** start of Extracted information **

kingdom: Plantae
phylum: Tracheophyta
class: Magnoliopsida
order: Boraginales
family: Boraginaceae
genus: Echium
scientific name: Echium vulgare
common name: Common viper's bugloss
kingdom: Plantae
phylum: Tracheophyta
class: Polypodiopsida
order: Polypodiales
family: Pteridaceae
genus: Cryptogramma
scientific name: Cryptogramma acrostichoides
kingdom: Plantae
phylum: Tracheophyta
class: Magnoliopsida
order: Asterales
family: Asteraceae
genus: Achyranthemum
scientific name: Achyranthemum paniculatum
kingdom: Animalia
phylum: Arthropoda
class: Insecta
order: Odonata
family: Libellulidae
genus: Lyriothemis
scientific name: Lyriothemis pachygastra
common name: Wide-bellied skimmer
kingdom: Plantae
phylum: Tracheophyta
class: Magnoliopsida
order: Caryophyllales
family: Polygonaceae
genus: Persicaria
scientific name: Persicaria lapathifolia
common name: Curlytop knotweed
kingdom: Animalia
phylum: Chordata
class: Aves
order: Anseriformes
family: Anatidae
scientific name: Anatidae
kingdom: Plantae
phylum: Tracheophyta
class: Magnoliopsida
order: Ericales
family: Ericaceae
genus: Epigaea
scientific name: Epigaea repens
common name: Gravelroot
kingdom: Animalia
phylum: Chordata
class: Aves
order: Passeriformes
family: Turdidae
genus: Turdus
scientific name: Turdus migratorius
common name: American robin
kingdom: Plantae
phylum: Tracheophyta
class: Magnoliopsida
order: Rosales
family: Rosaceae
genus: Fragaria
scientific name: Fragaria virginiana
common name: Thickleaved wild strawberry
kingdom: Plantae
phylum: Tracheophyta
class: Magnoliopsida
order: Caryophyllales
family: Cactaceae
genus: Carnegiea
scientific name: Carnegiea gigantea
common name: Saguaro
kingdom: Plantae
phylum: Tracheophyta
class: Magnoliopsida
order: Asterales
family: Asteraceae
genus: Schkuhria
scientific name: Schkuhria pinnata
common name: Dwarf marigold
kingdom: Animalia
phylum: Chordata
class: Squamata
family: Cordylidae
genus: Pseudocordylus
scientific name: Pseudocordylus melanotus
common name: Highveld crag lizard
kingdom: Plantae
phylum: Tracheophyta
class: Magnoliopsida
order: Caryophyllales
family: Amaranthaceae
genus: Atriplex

** end of Extracted information **

Task description: Reproduce the lines above, from the one containing "genus: Carnegiea" through the end of the lines.

Exercise solution:
genus: Carnegiea
scientific name: Carnegiea gigantea
common name: Saguaro
kingdom: Plantae
phylum: Tracheophyta
class: Magnoliopsida
order: Asterales
family: Asteraceae
genus: Schkuhria
scientific name: Schkuhria pinnata
common name: Dwarf marigold
kingdom: Animalia
phylum: Chordata
class: Squamata
family: Cordylidae
genus: Pseudocordylus
scientific name: Pseudocordylus melanotus
common name: Highveld crag lizard
kingdom: Plantae
phylum: Tracheophyta
class: Magnoliopsida
order: Caryophyllales
family: Amaranthaceae
genus: Atriplex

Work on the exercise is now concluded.